[Start of section]

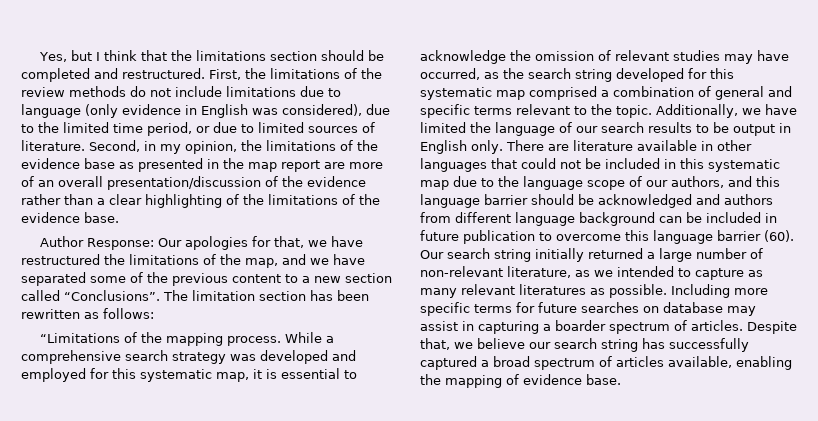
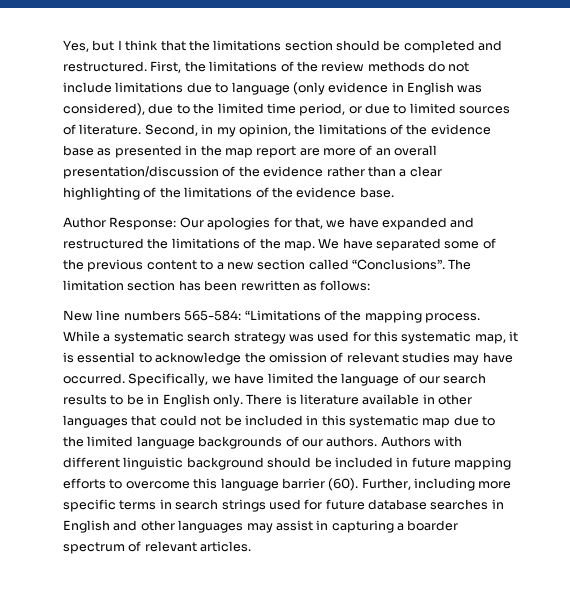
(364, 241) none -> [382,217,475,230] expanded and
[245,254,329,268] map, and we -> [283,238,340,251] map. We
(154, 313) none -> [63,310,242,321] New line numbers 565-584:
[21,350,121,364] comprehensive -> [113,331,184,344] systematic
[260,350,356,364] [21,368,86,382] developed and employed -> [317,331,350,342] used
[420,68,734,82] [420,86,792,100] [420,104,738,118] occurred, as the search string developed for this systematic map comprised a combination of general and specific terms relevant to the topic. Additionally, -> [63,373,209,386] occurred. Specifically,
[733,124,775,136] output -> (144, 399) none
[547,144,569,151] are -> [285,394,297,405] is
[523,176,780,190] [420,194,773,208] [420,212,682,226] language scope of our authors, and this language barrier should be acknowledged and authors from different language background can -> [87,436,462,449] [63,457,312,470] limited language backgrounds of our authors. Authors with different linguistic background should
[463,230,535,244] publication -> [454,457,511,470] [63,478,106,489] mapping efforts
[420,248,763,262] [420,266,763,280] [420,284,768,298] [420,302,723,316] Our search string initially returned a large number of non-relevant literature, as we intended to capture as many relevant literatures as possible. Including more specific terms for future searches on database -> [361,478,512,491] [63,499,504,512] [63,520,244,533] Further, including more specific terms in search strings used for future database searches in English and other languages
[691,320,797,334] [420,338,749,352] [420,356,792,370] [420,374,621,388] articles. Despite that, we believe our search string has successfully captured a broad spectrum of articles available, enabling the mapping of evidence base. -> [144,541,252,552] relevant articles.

[End of section]
[Start of section]

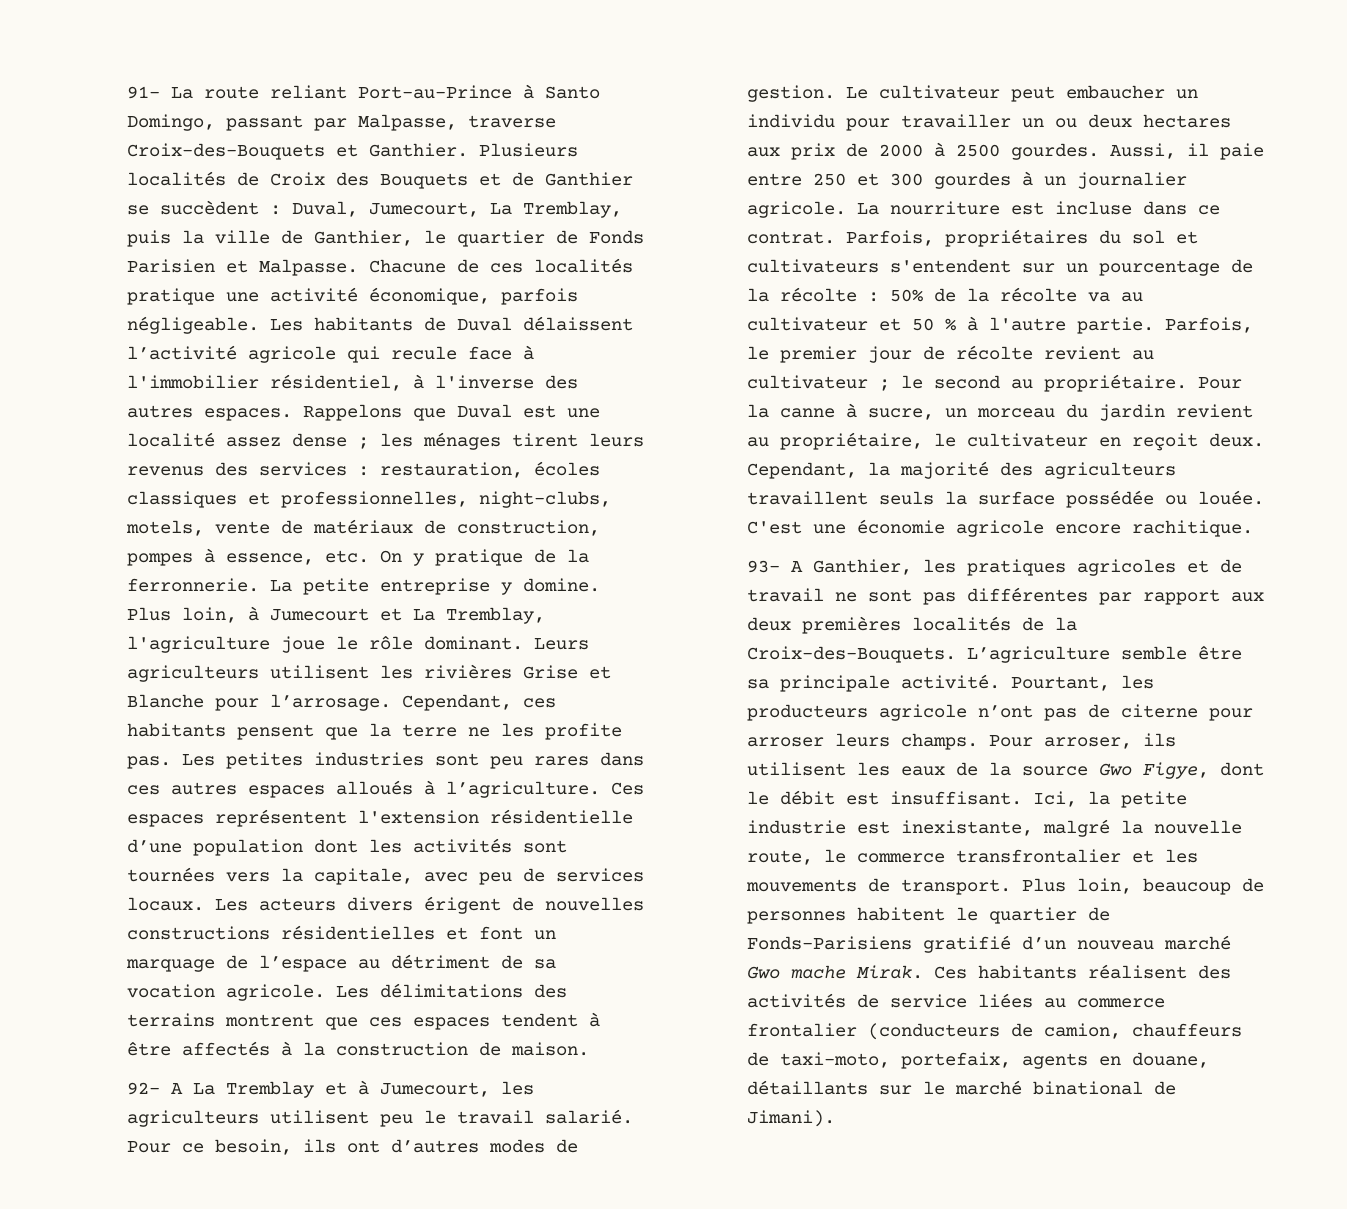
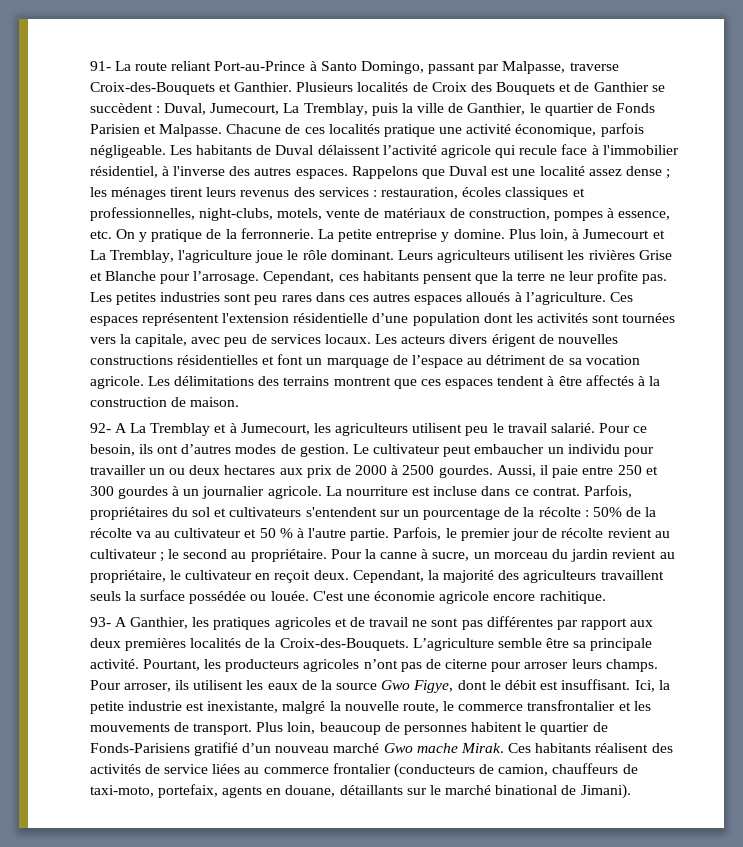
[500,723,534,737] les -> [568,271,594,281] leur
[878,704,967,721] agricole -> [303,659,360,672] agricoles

[End of section]

Exercise goal> Precisely the lines between those holding "(364, 241) none" and "[463,230,535,244] publication ->", inclusive, are to be reproduced from the listing above, with nothing added.

Result of this task>
(364, 241) none -> [382,217,475,230] expanded and
[245,254,329,268] map, and we -> [283,238,340,251] map. We
(154, 313) none -> [63,310,242,321] New line numbers 565-584:
[21,350,121,364] comprehensive -> [113,331,184,344] systematic
[260,350,356,364] [21,368,86,382] developed and employed -> [317,331,350,342] used
[420,68,734,82] [420,86,792,100] [420,104,738,118] occurred, as the search string developed for this systematic map comprised a combination of general and specific terms relevant to the topic. Additionally, -> [63,373,209,386] occurred. Specifically,
[733,124,775,136] output -> (144, 399) none
[547,144,569,151] are -> [285,394,297,405] is
[523,176,780,190] [420,194,773,208] [420,212,682,226] language scope of our authors, and this language barrier should be acknowledged and authors from different language background can -> [87,436,462,449] [63,457,312,470] limited language backgrounds of our authors. Authors with different linguistic background should
[463,230,535,244] publication -> [454,457,511,470] [63,478,106,489] mapping efforts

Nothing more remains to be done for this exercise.